Chapter 15

Kat set the casquet at a rakish angle on her head, then turned this way and that, studying her reflection in the shop’s looking glass. Once she’d dressed in rags, a frightened child alone on the streets of London who’d learned to beg and steal just to stay alive. Now she owned a wardrobe full of clothes, but it wasn’t enough. It would never be enough to make her forget.

After the death of her mother and stepfather, Kat had found a brief refuge with her mother’s sister, an ostentatiously religious woman named Emma Stone. Determined to prevent Kat from following her mother’s path to sin and damnation, Aunt Emma had wielded her whip with brutal purpose. But it was the lecherous advances of Mr. Stone that had finally driven Kat to escape into the night. The experience had left her with a bitter contempt for sanctimonious piety and a child’s delight in the joys of soft sheets and fine clothing.

This particular hat’s brim was of cherry velvet, with a bunch of silk flowers tucked beneath a darker ribbon at the crown, and the entire effect was—

“Charming,” said a deep male voice behind her.

Kat spun around to find a tall, dark-haired man regarding her through a quizzing glass. Nattily dressed in buff-colored breeches, an olive coat, and gleaming Hessians, he leaned casually against the frame of the shop’s open doorway. Behind him, she could see the bright sunshine of a fine September afternoon, the street crowded with dowagers and matrons in elegant carriages and town bucks on horseback. Yet she felt—and understood herself to be—utterly alone.

She knew him, of course. His name was Colonel Bryce Epson-Smith. Once an officer in the Hussars, he had for some three or four years served as the personal agent of Charles, Lord Jarvis, cousin to the King and the acknowledged power behind the Regent.

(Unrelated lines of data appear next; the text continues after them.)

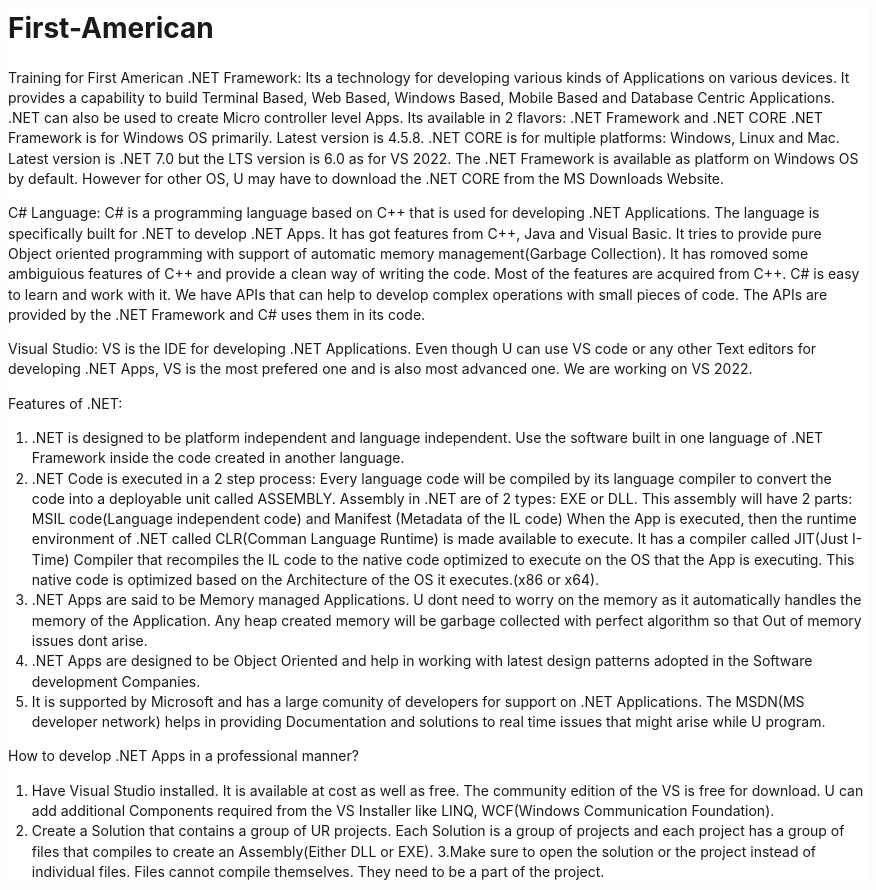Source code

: # First-American
Training for First American 
.NET Framework: 
Its a technology for developing various kinds of Applications on various devices. 
It provides a capability to build Terminal Based, Web Based, Windows Based, Mobile Based and Database Centric Applications. .NET can also be used to create Micro controller level Apps. 
Its available in 2 flavors: .NET Framework and .NET CORE
.NET Framework is for Windows OS primarily. Latest version is 4.5.8. 
.NET CORE is for multiple platforms: Windows, Linux and Mac.  Latest version is .NET 7.0 but the LTS version is 6.0 as for VS 2022.
The .NET Framework is available as platform on Windows OS by default. However for other OS, U may have to download the .NET CORE from the MS Downloads Website.

C# Language:
C# is a programming language based on C++ that is used for developing .NET Applications. The language is specifically built for .NET to develop .NET Apps. It has got features from C++, Java and Visual Basic. It tries to provide pure Object oriented programming with support of automatic memory management(Garbage Collection). It has romoved some ambiguious features of C++ and provide a clean way of writing the code. Most of the features are acquired from C++. 
C# is easy to learn and work with it. We have APIs that can help to develop complex operations with small pieces of code. 
The APIs are provided by the .NET Framework and C# uses them in its code. 

Visual Studio: VS is the IDE for developing .NET Applications. Even though U can use VS code or any other Text editors for developing .NET Apps, VS is the most prefered one and is also most advanced one. We are working on VS 2022.

Features of .NET: 
1. .NET is designed to be platform independent and language independent. Use the software built in one language of .NET Framework inside the code created in another language.
2.  .NET Code is executed in a 2 step process: Every language code will be compiled by its language compiler to convert the code into a deployable unit called ASSEMBLY. 
Assembly in .NET are of 2 types: EXE or DLL. 
This assembly will have 2 parts: MSIL code(Language independent code) and Manifest (Metadata of the IL code)
When the App is executed, then the runtime environment of .NET called CLR(Comman Language Runtime) is made available to execute. It has a compiler called JIT(Just I-Time) Compiler that recompiles the IL code to the native code optimized to execute on the OS that the App is executing. This native code is optimized based on the Architecture of the OS it executes.(x86 or x64).
3. .NET Apps are said to be Memory managed Applications. U dont need to worry on the memory as it automatically handles the memory of the Application. Any heap created memory will be garbage collected with perfect algorithm so that Out of memory issues dont arise.
4. .NET Apps are designed to be Object Oriented and help in working with latest design patterns adopted in the Software development Companies. 
5. It is supported by Microsoft and has a large comunity of developers for support on .NET Applications. The MSDN(MS developer network) helps in providing Documentation and solutions to real time issues that might arise while U program.

How to develop .NET Apps in a professional manner?
1. Have Visual Studio installed. It is available at cost as well as free. The community edition of the VS is free for download.
U can add additional Components required from the VS Installer like LINQ, WCF(Windows Communication Foundation). 
2. Create a Solution that contains a group of UR projects. Each Solution is a group of projects and each project has a group of files that compiles to create an Assembly(Either DLL or EXE). 
3.Make sure to open the solution or the project instead of individual files. Files cannot compile themselves. They need to be a part of the project. 
     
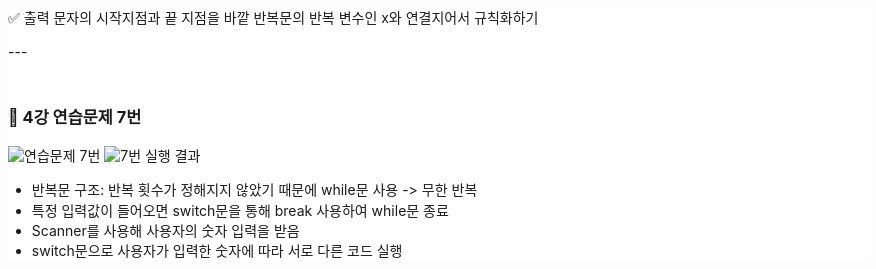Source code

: ✅ 출력 문자의 시작지점과 끝 지점을 바깥 반복문의 반복 변수인 x와 연결지어서 규칙화하기

---<br><br>

### 📍 4강 연습문제 7번
![연습문제 7번](https://github.com/user-attachments/assets/b556e72d-0487-43d2-b12c-77c09d8a2b51)
![7번 실행 결과](https://github.com/user-attachments/assets/e5fe376a-1862-4826-81f1-d3e09979c6ae)



- 반복문 구조: 반복 횟수가 정해지지 않았기 때문에 while문 사용 -> 무한 반복
- 특정 입력값이 들어오면 switch문을 통해 break 사용하여 while문 종료
- Scanner를 사용해 사용자의 숫자 입력을 받음
- switch문으로 사용자가 입력한 숫자에 따라 서로 다른 코드 실행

“Why, thank you.” Lifting the cheery confection from her head, Kat reached for a chip hat with a forest green velvet band and a matching wisp of a veil. “Or do you prefer this one?”

“Why not take both?”

Kat smiled. “Why not, indeed?” She turned to the woman behind the counter, a thin slip of a thing who had suddenly gone very quiet. “Wrap them up for me.”

Dropping his quizzing glass, Epson-Smith pushed away from the doorframe and took a step toward her. “Miss Boleyn will be sending someone to pick them up.” He spoke to the girl behind the counter, but he kept his gaze on Kat.

Kat met his inflexible stare. “I’d rather take them with me now.”

“Unfortunately, that won’t be possible. Lord Jarvis would like a word with you. He doesn’t appreciate being kept waiting.”

In spite of herself, Kat knew a flutter of fear. People had been known to simply disappear when Jarvis expressed an interest in seeing them. Others were later found dead, dumped in outlying fields after frightening things had been done to their tormented bodies. “And if I refuse?”

Epson-Smith’s eyes were gray and hard. It took all of Kat’s courage and determination to continue to hold his stare. “I don’t think you’re that stupid.”